How have these above catalysts been quantified?
  • Analysts are assuming Dr. Ing. h.c. F. Porsche's revenue will grow by 1.1% annually over the next 3 years.
  • Analysts assume that profit margins will increase from 9.0% today to 9.7% in 3 years time.
  • Analysts expect earnings to reach €4.0 billion (and earnings per share of €4.04) by about April 2028, up from €3.6 billion today. However, there is a considerable amount of disagreement amongst the analysts with the most bullish expecting €4.7 billion in earnings, and the most bearish expecting €3.2 billion.
  • In order for the above numbers to justify the analysts price target, the company would need to trade at a PE ratio of 17.9x on those 2028 earnings, up from 11.6x today. This future PE is greater than the current PE for the DE Auto industry at 5.5x.
  • Analysts expect the number of shares outstanding to remain consistent over the next 3 years.
  • To value all of this in today's terms, we will use a discount rate of 9.75%, as per the Simply Wall St company report.

Dr. Ing. h.c. F. Porsche Future Earnings Per Share Growth

Dr. Ing. h.c. F. Porsche Future Earnings Per Share Growth

Risks

What could happen that would invalidate this narrative?
  • Political and economic volatility, particularly in China, could significantly impact Porsche's vehicle sales in the long term, affecting both revenue and profit.
  • The slower ramp-up of electromobility compared to initial expectations poses a challenge to Porsche's product strategy, potentially reducing future earnings growth.
  • Continued tension in the supply chain could result in increased costs and threaten the availability of Porsche's products, negatively impacting net margins.
  • Ongoing restructuring and investment costs, including a strategic charge of €800 million, will weigh on Porsche's operating and automotive net cash flow in the short to medium term, affecting net margins and earnings.
  • Competitive pressures, both from local Chinese automakers with innovative technologies and general market expectations for in-car intelligence, could erode Porsche's market position and pricing strategies, impacting revenue.

Valuation

How have all the factors above been brought together to estimate a fair value?
  • The analysts have a consensus price target of €59.644 for Dr. Ing. h.c. F. Porsche based on their expectations of its future earnings growth, profit margins and other risk factors. However, there is a degree of disagreement amongst analysts, with the most bullish reporting a price target of €78.0, and the most bearish reporting a price target of just €45.0.
  • In order for you to agree with the analyst's consensus, you'd need to believe that by 2028, revenues will be €41.4 billion, earnings will come to €4.0 billion, and it would be trading on a PE ratio of 17.9x, assuming you use a discount rate of 9.8%.
  • Given the current share price of €45.91, the analyst price target of €59.64 is 23.0% higher.
  • We always encourage you to reach your own conclusions though. So sense check these analyst numbers against your own assumptions and expectations based on your understanding of the business and what you believe is probable.
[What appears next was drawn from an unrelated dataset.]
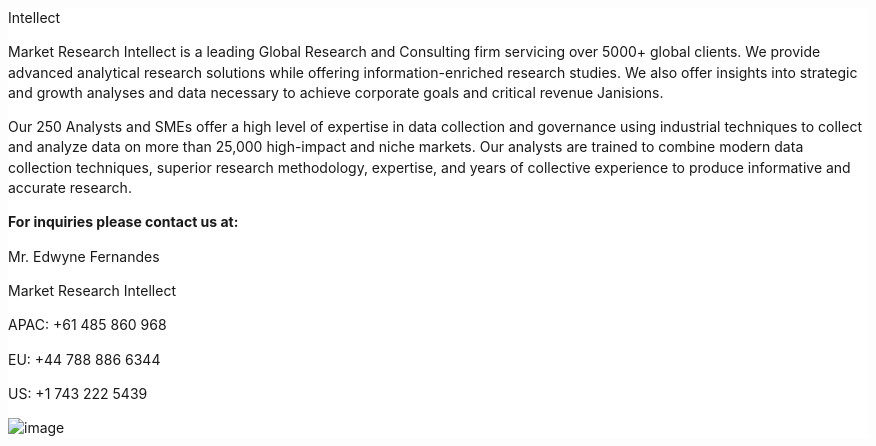Intellect</span></strong></p><p><span class="">Market Research Intellect is a leading Global Research and Consulting firm servicing over 5000+ global clients. We provide advanced analytical research solutions while offering information-enriched research studies.&nbsp;</span>We also offer insights into strategic and growth analyses and data necessary to achieve corporate goals and critical revenue Janisions.</p><p><span class="">Our 250 Analysts and SMEs offer a high level of expertise in data collection and governance using industrial techniques to collect and analyze data on more than 25,000 high-impact and niche markets. Our analysts are trained to combine modern data collection techniques, superior research methodology, expertise, and years of collective experience to produce informative and accurate research.</span></p><p><strong>For inquiries please contact us at:</strong></p><p>Mr. Edwyne Fernandes</p><p>Market Research Intellect</p><p>APAC: +61 485 860 968</p><p>EU: +44 788 886 6344</p><p>US: +1 743 222 5439</p>
![image](https://github.com/user-attachments/assets/23436467-de30-4ddc-9efa-98427a7ab5f1)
How well do narratives help inform your perspective?

Disclaimer

Warren A.I. is a tool utilizing a Large Language Model (LLM) that ingests data on consensus price targets, forecasted revenue and earnings figures, as well as the transcripts of earnings calls to produce qualitative analysis. The narratives produced by Warren A.I. are general in nature and are based solely on analyst data and publicly-available material published by the respective companies. These scenarios are not indicative of the company's future performance and are exploratory in nature. Simply Wall St has no position in the company(s) mentioned. Simply Wall St may provide the securities issuer or related entities with website advertising services for a fee, on an arm's length basis. These relationships have no impact on the way we conduct our business, the content we host, or how our content is served to users. The price targets and estimates used are consensus data, and do not constitute a recommendation to buy or sell any stock, and they do not take account of your objectives, or your financial situation. Note that Warren A.I.'s analysis may not factor in the latest price-sensitive company announcements or qualitative material.